Kommentar: Windelfreibeträge auf Attest

Reform der Windelentsorgung

Wenn Politiker von Reformen sprechen, bekomme ich in letzter Zeit immer Gänsehaut. Jetzt soll die Windelentsorgung in Hamminkeln reformiert werden. Bisher konnten Windeln an der zentralen Annahmestelle in Hamminkeln gebührenfrei abgegeben werden. Kostenpunkt für den Haushalt 25.000-30.000€ jährlich. Das System soll jetzt aber abgeschafft werden. Windeln werde zukünftig über den Restmüll entsorgt. Kostenpunkt für den Haushalt ca. 270000€ jährlich. Aber Moment, der Hausmüll wird doch gewogen? Das kostet dann doch extra?

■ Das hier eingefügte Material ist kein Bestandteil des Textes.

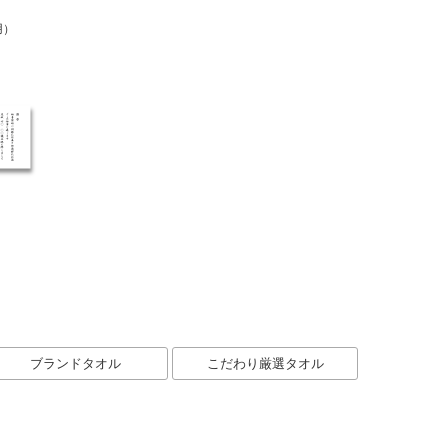
用）
ブランドタオル
こだわり厳選タオル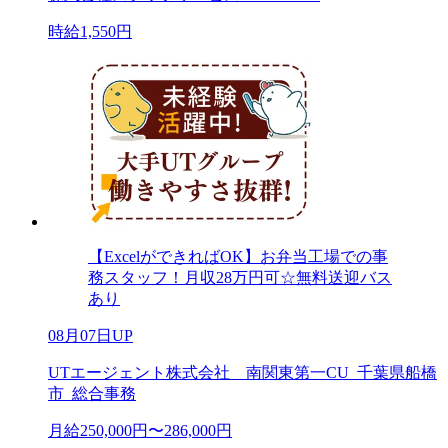
時給1,550円
【ExcelができればOK】お弁当工場での事
務スタッフ！月収28万円可☆無料送迎バス
あり
08月07日UP
UTエージェント株式会社 南関東第一CU_千葉県船橋
市_総合事務
月給250,000円〜286,000円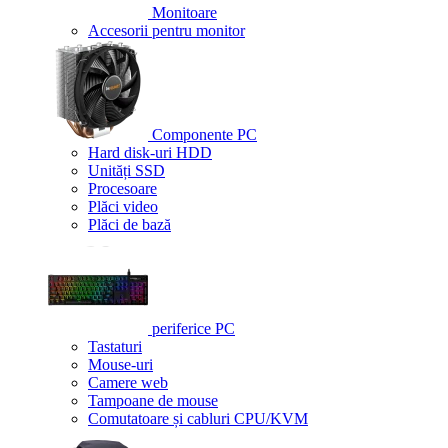
Monitoare
Accesorii pentru monitor
Componente PC
Hard disk-uri HDD
Unități SSD
Procesoare
Plăci video
Plăci de bază
periferice PC
Tastaturi
Mouse-uri
Camere web
Tampoane de mouse
Comutatoare și cabluri CPU/KVM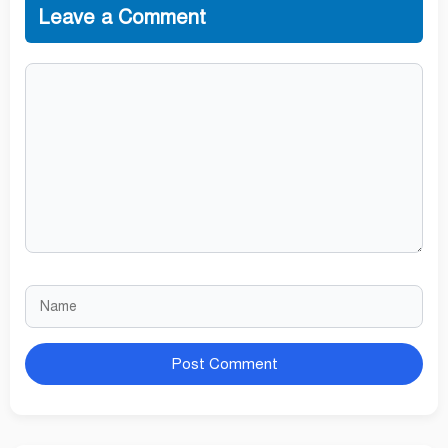
Leave a Comment
Comment
Name
Website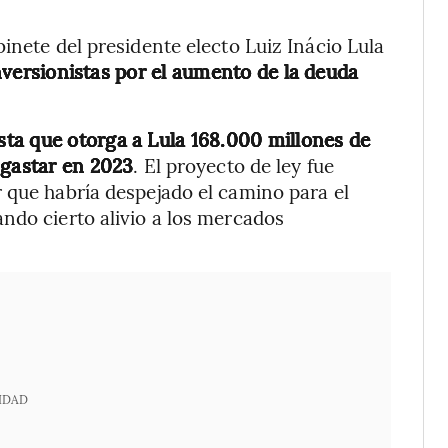
inete del presidente electo Luiz Inácio Lula
nversionistas por el aumento de la deuda
ta que otorga a Lula 168.000 millones de
 gastar en 2023
. El proyecto de ley fue
 que habría despejado el camino para el
ndo cierto alivio a los mercados
IDAD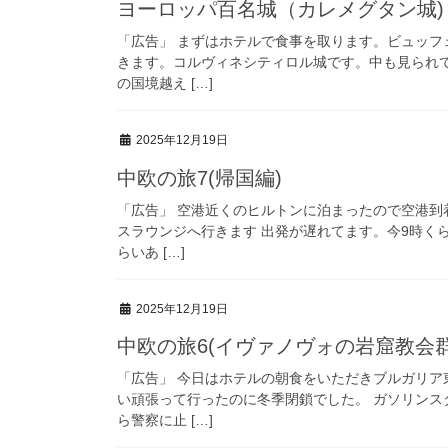
ヨーロッパ百名城（カレメグタン城)
「広告」 まずはホテルで食事を取ります。ビュッフ
きます。コルヴィネシティロル城です。中も見られ
の国境越え […]
2025年12月19日
中欧の旅7(帰国編)
「広告」 空港近くのヒルトンに泊まったので空港到
スラウンジへ行きます 出発が遅れてます。今9時く
らいあ […]
2025年12月19日
中欧の旅6(イヴァノヴォの岩窟教会群
「広告」 今日はホテルの朝食をいただきブルガリ
い頑張って行ったのに冬季閉鎖でした。 ガソリンス
ら警察に止 […]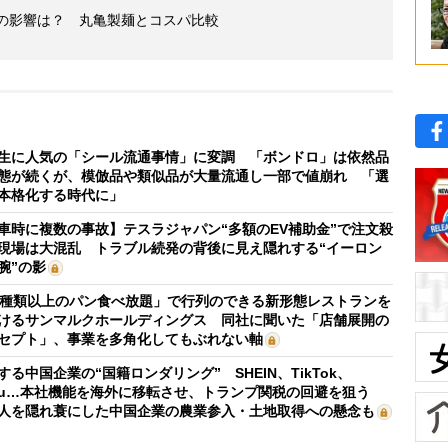
げの影響は？ 丸亀製麺とコスパ比較
生に人気の「シール流通事情」に変調 「ボンドロ」は依然品
態が続くが、模倣品や類似品が大量流通し一部で値崩れ 「選
本格化する時代に」
車時に複数の事故】テスラジャパン“多額のEV補助金”で注文殺
現場は大混乱 トラブル続発の背後に見え隠れする“イーロン
腕”の影
0種類以上のパン食べ放題」で行列のできる新形態レストランを
けるサンマルクホールディングス 同社に聞いた「店舗展開の
セプト」、事業を多角化してもぶれない軸
する中国企業の“国籍ロンダリング” SHEIN、TikTok、
mu…本社機能を海外に移転させ、トランプ関税の回避を狙う
人を隠れ蓑にした中国企業の農業参入・土地取得への懸念も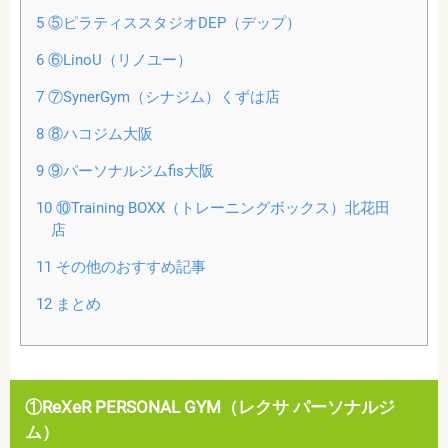
5
⑤ピラティススタジオDEP（デップ）
6
⑥LinoU（リノユー）
7
⑦SynerGym（シナジム）くずは店
8
⑧ハコジム大阪
9
⑨パーソナルジムfis大阪
10
⑩Training BOXX（トレーニングボックス）北花田
店
11
その他のおすすめ記事
12
まとめ
①ReXeR PERSONAL GYM（レクサ パーソナルジ
ム）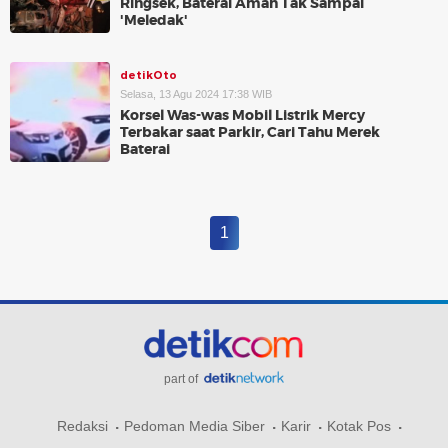
Ringsek, Baterai Aman Tak Sampai
'Meledak'
detikOto
Selasa, 13 Agu 2024 17:38 WIB
Korsel Was-was Mobil Listrik Mercy
Terbakar saat Parkir, Cari Tahu Merek
Baterai
1
part of
Redaksi
Pedoman Media Siber
Karir
Kotak Pos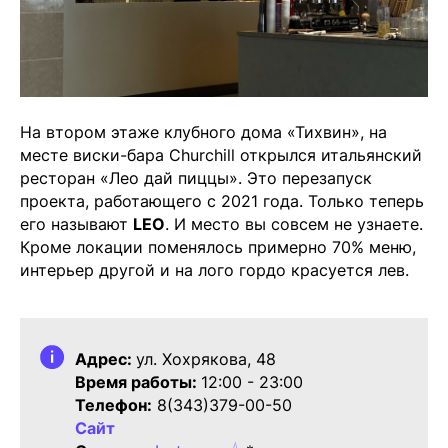
На втором этаже клубного дома «Тихвин», на
месте виски-бара Churchill открылся итальянский
ресторан «Лео дай пиццы». Это перезапуск
проекта, работающего с 2021 года. Только теперь
его называют
LEO
. И место вы совсем не узнаете.
Кроме локации поменялось примерно 70% меню,
интерьер другой и на лого гордо красуется лев.
Адрес:
ул. Хохрякова, 48
Время работы:
12:00 - 23:00
Телефон:
8(343)379-00-50
Сайт
💧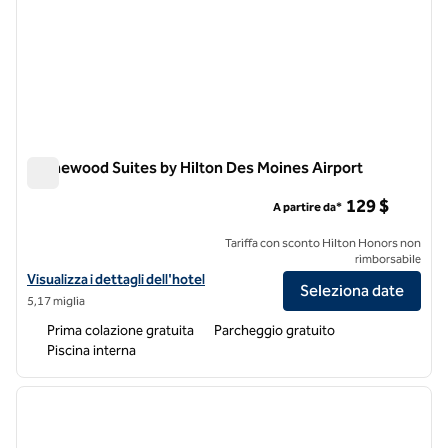
Homewood Suites by Hilton Des Moines Airport
Homewood Suites by Hilton Des Moines Airport
129 $
A partire da*
Tariffa con sconto Hilton Honors non
rimborsabile
Visualizza i dettagli dell'hotel Homewood Suites by Hilton Des Moine
Visualizza i dettagli dell'hotel
Seleziona date
5,17 miglia
Prima colazione gratuita
Parcheggio gratuito
Piscina interna
1
/
12
immagine precedente
immagi
1 di 12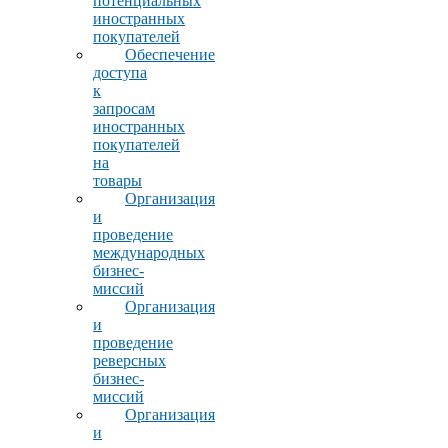
потенциальных
иностранных
покупателей
Обеспечение
доступа
к
запросам
иностранных
покупателей
на
товары
Организация
и
проведение
международных
бизнес-
миссий
Организация
и
проведение
реверсных
бизнес-
миссий
Организация
и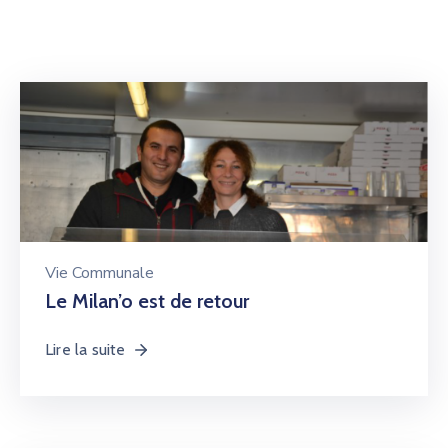
Vie Communale
Le Milan’o est de retour
Lire la suite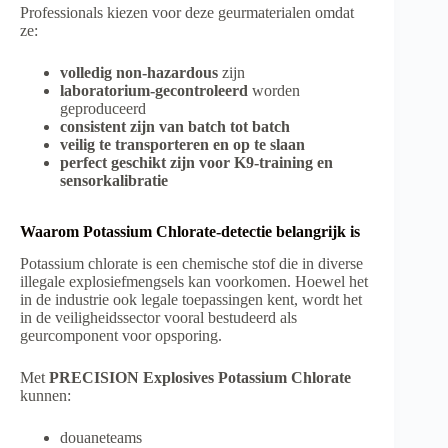
Professionals kiezen voor deze geurmaterialen omdat
ze:
volledig non-hazardous
zijn
laboratorium-gecontroleerd
worden
geproduceerd
consistent zijn van batch tot batch
veilig te transporteren en op te slaan
perfect geschikt zijn voor K9-training en
sensorkalibratie
Waarom Potassium Chlorate-detectie belangrijk is
Potassium chlorate is een chemische stof die in diverse
illegale explosiefmengsels kan voorkomen. Hoewel het
in de industrie ook legale toepassingen kent, wordt het
in de veiligheidssector vooral bestudeerd als
geurcomponent voor opsporing.
Met
PRECISION Explosives Potassium Chlorate
kunnen:
douaneteams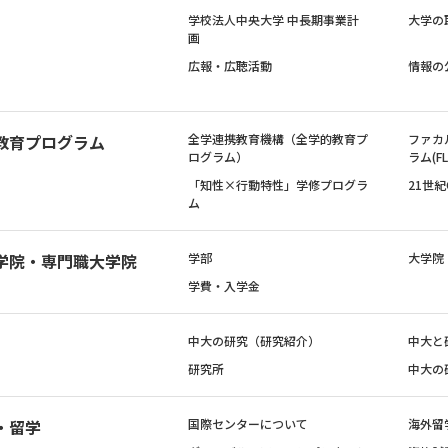
学校法人中央大学 中長期事業計
大学の
画
広報・広聴活動
情報の
教育プログラム
全学連携教育機構（全学的教育プ
ファカ
ログラム）
ラム(FL
「知性×行動特性」学修プログラ
21世
ム
学院・専門職大学院
学部
大学院
学費・入学金
中大の研究（研究紹介）
中大と
研究所
中大の
・留学
国際センターについて
海外留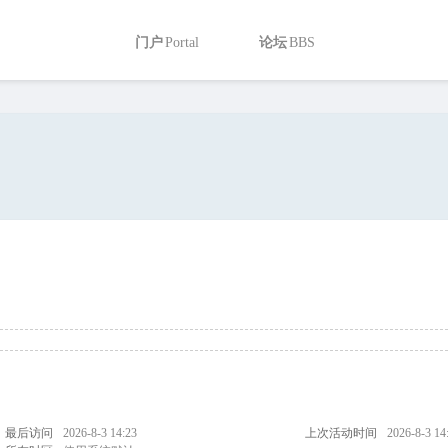
门户
Portal
论坛
BBS
热搜:
活动
交友
discuz
搜索
最后访问
2026-8-3 14:23
上次活动时间
2026-8-3 14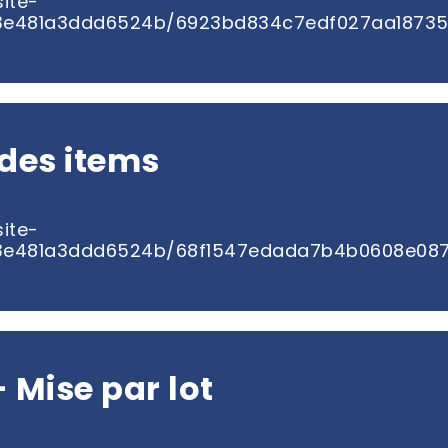
ite-
d3e481a3ddd6524b/6923bd834c7edf027aa18735_
 des items
ite-
d3e481a3ddd6524b/68f1547edada7b4b0608e087
 Mise par lot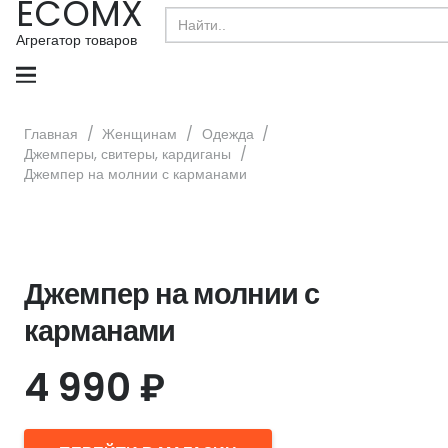
ECOMX
Search
for:
Агрегатор товаров
Главная
/
Женщинам
/
Одежда
/
Джемперы, свитеры, кардиганы
/
Джемпер на молнии с карманами
Джемпер на молнии с
карманами
4 990
₽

Die Litanei von Gebührengerechtigkeit

Schauen wir dazu mal kurz in die Vergangenheit. Die Bürgermeisterkoalition aus SPD, Grünen, FDP und USD hatte sich mit Händen und Füßen gegen die Abschaffung des Wiegesystems gesträubt. Allen sachlichen Argumenten für die Abschaffung zum Trotz wurde immer wieder die Litanei der Gebührengerechtigkeit gesungen: Wiegen ist gerecht. Wer viel Müll macht, bezahlt viel. Wer wenig macht, bezahlt wenig. Okay, alles klar. Familien mit Kindern und Menschen mit Inkontinenz müssen dann zukünftig mehr bezahlen, wenn sie Windeln über den Restmüll entsorgen. Denn wer viel Müll macht, muss auch mehr bezahlen. Das ist doch richtig, oder? Nein, die Gebührengerechtigkeit für Familien mit Kindern und Inkontinente ist nicht gerecht, sagt jetzt die Bürgermeisterkoalition. Bei Windeln hört die Gebührengerechtigkeit auf. Auf den Punkt gebracht: Die bis dahin alternativlose Gebührengerechtigkeit ist nicht immer gerecht.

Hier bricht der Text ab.